Wardline 01 13 residual risks

13. Residual risks¶

Seventeen risks are inherent to the wardline model regardless of language, tooling, or governance maturity. They are structural limitations, not implementation defects.

Seventeen inherent residual risks with primary compensating controls

1. Declaration correctness. The wardline itself could be wrong. If the application declares the wrong tier for a data source — classifying external API data as Tier 1, or authoritative audit records as Tier 3 — enforcement is structurally correct but semantically meaningless. The tool faithfully enforces the wrong policy. Pre-generation context projection (§9.5) amplifies the consequences of declaration errors when LLMs are active consumers: a wrong tier declaration causes the LLM to generate code conforming to the wrong policy, and that code passes enforcement because enforcement faithfully implements the poisoned manifest. The accidental defensive patterns that would otherwise serve as symptoms of misclassification — patterns that a human reviewer might notice as anomalous — are eliminated by the projection, because the LLM generates code that is stylistically consistent with the (wrong) declared tier. Compensating control: governance model (§10), baseline ratification with classification confirmation, and independent review of trust-escalation declarations.

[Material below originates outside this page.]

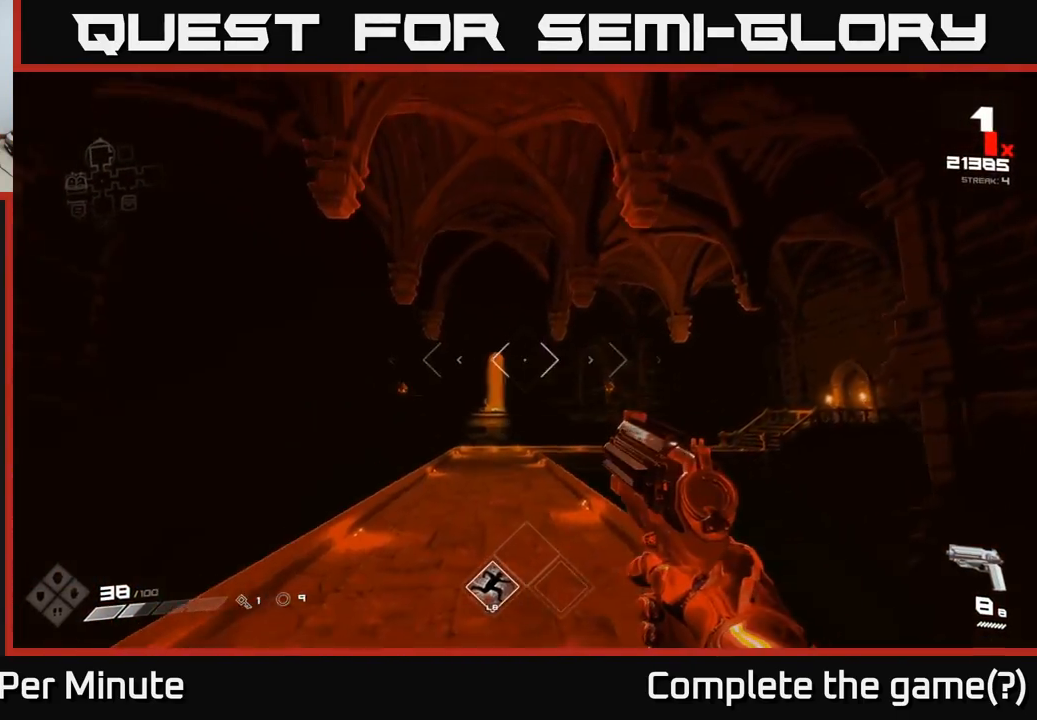
{"dt_ms": 500, "buttons": [], "left_stick": "up", "right_stick": "center", "events": [[183, "right_stick", "left"], [300, "right_stick", "center"]]}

2. Governance decay. Every governance gate is a human activity. Protected-file review, temporal separation, provenance justification — each requires a human to exercise judgement under deadline pressure. Under sustained pressure, each becomes a candidate for rubber-stamping. The wardline cannot verify the quality of the human judgement that governs it. It can only make the judgement visible and auditable. Compensating control: annotation fingerprint baseline (§10.2), which makes governance erosion detectable even if it cannot prevent it.

3. Serialisation boundary blindness. Static analysis cannot cross the serialisation boundary to verify that bytes on disk were written by a trusted code path. When a function declares "this data is internal" and deserialises from a file, the enforcement tool verifies that the function's body treats the data as Tier 1 — but it cannot verify that the file was written by a Tier 1 code path rather than manually edited, corrupted, or replaced. Trust-escalation declarations at serialisation boundaries are governance-verified only. This is the point where the wardline's machine-readable guarantees yield to institutional trust. Restoration boundaries (§6.3, Group 17) are where this risk is most acute — and where it converges with risk 9 (adversarial annotation injection): an adversarially injected restoration boundary declaration bypasses technical enforcement entirely and relies solely on governance quality.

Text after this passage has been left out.